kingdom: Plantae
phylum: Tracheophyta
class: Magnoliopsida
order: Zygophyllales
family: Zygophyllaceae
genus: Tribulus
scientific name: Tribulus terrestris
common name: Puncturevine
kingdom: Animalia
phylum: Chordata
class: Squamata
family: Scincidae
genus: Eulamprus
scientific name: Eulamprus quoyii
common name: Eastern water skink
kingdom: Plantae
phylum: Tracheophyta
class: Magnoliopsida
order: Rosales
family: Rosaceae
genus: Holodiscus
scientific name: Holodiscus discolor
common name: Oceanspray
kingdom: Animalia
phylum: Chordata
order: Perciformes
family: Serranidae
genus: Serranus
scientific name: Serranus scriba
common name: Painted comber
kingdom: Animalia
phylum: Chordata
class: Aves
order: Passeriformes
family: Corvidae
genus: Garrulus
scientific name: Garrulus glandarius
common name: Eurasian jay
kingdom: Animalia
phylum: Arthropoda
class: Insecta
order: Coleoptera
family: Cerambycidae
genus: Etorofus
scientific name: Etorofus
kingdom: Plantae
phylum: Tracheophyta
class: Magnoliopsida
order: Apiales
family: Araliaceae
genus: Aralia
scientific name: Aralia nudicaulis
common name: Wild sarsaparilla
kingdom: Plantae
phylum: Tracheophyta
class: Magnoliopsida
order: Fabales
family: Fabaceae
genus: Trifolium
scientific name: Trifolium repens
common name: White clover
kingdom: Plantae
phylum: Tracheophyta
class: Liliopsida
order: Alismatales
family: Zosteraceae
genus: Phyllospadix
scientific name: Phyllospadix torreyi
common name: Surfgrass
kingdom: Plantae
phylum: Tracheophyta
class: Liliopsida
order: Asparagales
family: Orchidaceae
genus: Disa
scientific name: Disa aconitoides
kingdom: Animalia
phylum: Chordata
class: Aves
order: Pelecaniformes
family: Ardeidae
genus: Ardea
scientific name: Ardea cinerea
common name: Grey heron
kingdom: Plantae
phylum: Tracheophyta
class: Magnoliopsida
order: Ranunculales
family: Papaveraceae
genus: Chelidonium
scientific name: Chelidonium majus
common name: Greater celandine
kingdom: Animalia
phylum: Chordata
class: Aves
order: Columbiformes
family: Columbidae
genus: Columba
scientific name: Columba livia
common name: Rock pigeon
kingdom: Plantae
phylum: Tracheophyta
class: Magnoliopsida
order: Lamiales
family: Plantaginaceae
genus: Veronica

────────────────

## [What needs to be done]
Can you reproduce every row above line for line, without changing any wording or the order?

## [Written answer]
kingdom: Plantae
phylum: Tracheophyta
class: Magnoliopsida
order: Zygophyllales
family: Zygophyllaceae
genus: Tribulus
scientific name: Tribulus terrestris
common name: Puncturevine
kingdom: Animalia
phylum: Chordata
class: Squamata
family: Scincidae
genus: Eulamprus
scientific name: Eulamprus quoyii
common name: Eastern water skink
kingdom: Plantae
phylum: Tracheophyta
class: Magnoliopsida
order: Rosales
family: Rosaceae
genus: Holodiscus
scientific name: Holodiscus discolor
common name: Oceanspray
kingdom: Animalia
phylum: Chordata
order: Perciformes
family: Serranidae
genus: Serranus
scientific name: Serranus scriba
common name: Painted comber
kingdom: Animalia
phylum: Chordata
class: Aves
order: Passeriformes
family: Corvidae
genus: Garrulus
scientific name: Garrulus glandarius
common name: Eurasian jay
kingdom: Animalia
phylum: Arthropoda
class: Insecta
order: Coleoptera
family: Cerambycidae
genus: Etorofus
scientific name: Etorofus
kingdom: Plantae
phylum: Tracheophyta
class: Magnoliopsida
order: Apiales
family: Araliaceae
genus: Aralia
scientific name: Aralia nudicaulis
common name: Wild sarsaparilla
kingdom: Plantae
phylum: Tracheophyta
class: Magnoliopsida
order: Fabales
family: Fabaceae
genus: Trifolium
scientific name: Trifolium repens
common name: White clover
kingdom: Plantae
phylum: Tracheophyta
class: Liliopsida
order: Alismatales
family: Zosteraceae
genus: Phyllospadix
scientific name: Phyllospadix torreyi
common name: Surfgrass
kingdom: Plantae
phylum: Tracheophyta
class: Liliopsida
order: Asparagales
family: Orchidaceae
genus: Disa
scientific name: Disa aconitoides
kingdom: Animalia
phylum: Chordata
class: Aves
order: Pelecaniformes
family: Ardeidae
genus: Ardea
scientific name: Ardea cinerea
common name: Grey heron
kingdom: Plantae
phylum: Tracheophyta
class: Magnoliopsida
order: Ranunculales
family: Papaveraceae
genus: Chelidonium
scientific name: Chelidonium majus
common name: Greater celandine
kingdom: Animalia
phylum: Chordata
class: Aves
order: Columbiformes
family: Columbidae
genus: Columba
scientific name: Columba livia
common name: Rock pigeon
kingdom: Plantae
phylum: Tracheophyta
class: Magnoliopsida
order: Lamiales
family: Plantaginaceae
genus: Veronica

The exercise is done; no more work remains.